▸ **PAGE TEXT**:
◆ ◆ ◆ ◆ ◆ ◆ ◆

Space Flight is most notable because it was recorded in 1960 with bassist Willie Dixon, along with Williams and Green.

Lazar's Argo releases were well received by critics. His first single on Cawthron Records, "Space Flight, Parts 1 and 2", was given a rating of four stars by Billboard, indicating "Very Strong Sales Potential." When "Space Flight" was released as single by Argo, it was named one of the top songs just outside of the Billboard Hot 100 Pop singles. Lazar's 1962 album Playback also received a 4-star rating from Billboard, noting that he played with a lot of blues and soul in a style very similar to Jimmy Smith. The review also stated that he "had the touch to do very well for himself." Despite the positive reviews, Lazar's albums were not commercially successful.

==Discography==
Singles:
- "Space Flight, Part 1" // "Space Flight, Part 2" (Cawthron 507, released 1960; with guitarist Grant Green)
- "Space Flight" // "Dig A Little Deeper" (Argo 5365, released 1960)
- "I Ain't Mad At You" // "Camp Meetin'" (Argo 5427, released 1962; also issued as Checker 1030)

◆ ◆ ◆ ◆ ◆ ◆ ◆

▸ **STUDY MATERIAL**:
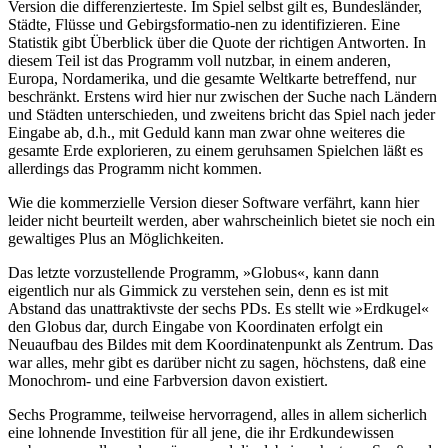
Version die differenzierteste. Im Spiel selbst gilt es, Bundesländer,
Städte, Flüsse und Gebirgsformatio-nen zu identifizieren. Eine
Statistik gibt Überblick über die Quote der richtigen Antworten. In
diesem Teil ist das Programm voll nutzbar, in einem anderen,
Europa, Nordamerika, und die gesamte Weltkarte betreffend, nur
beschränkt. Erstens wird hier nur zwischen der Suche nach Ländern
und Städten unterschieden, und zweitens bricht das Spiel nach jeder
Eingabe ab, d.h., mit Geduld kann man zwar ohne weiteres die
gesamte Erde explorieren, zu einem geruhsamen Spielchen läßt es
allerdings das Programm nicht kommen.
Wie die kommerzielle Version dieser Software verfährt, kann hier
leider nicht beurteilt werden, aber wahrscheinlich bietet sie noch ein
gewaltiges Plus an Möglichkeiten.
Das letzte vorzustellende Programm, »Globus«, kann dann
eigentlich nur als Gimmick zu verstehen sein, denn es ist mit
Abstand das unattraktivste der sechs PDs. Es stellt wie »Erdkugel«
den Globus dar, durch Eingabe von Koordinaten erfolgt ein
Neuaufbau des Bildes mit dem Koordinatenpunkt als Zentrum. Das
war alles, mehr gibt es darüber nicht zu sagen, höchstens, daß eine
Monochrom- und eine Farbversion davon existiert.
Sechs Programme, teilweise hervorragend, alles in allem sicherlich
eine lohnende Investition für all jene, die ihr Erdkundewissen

◆ ◆ ◆ ◆ ◆ ◆ ◆

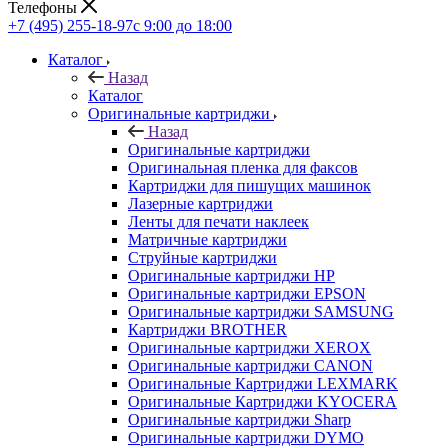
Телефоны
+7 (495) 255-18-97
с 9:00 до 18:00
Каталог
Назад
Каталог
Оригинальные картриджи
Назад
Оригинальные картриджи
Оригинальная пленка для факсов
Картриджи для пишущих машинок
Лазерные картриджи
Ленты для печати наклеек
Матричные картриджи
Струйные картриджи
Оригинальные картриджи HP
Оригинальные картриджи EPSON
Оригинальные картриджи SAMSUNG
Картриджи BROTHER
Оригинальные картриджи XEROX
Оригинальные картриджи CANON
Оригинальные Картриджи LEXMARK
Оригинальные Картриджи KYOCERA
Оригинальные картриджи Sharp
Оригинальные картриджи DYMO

◆ ◆ ◆ ◆ ◆ ◆ ◆

▸ **EXPLORE THE MATERIAL**:
a: Decide whether each statement agrees with the Lazar text, answering yes or no and quoting the words that settle it: (i) Billboard gave the album Playback a 4-star rating. (ii) Lazar's albums sold well commercially. (iii) The Argo single "Space Flight" // "Dig A Little Deeper" came out in 1962.
b: According to the Lazar text, which single was also issued as Checker 1030?
Answer from the Lazar text alone, not from the entries.

▸ **ANSWERS FOR EACH ITEM**:
a:
(i) Yes: "Lazar's 1962 album Playback also received a 4-star rating from Billboard"
(ii) No: "Despite the positive reviews, Lazar's albums were not commercially successful."
(iii) No: "Argo 5365, released 1960"

b: "I Ain't Mad At You" // "Camp Meetin'" (Argo 5427)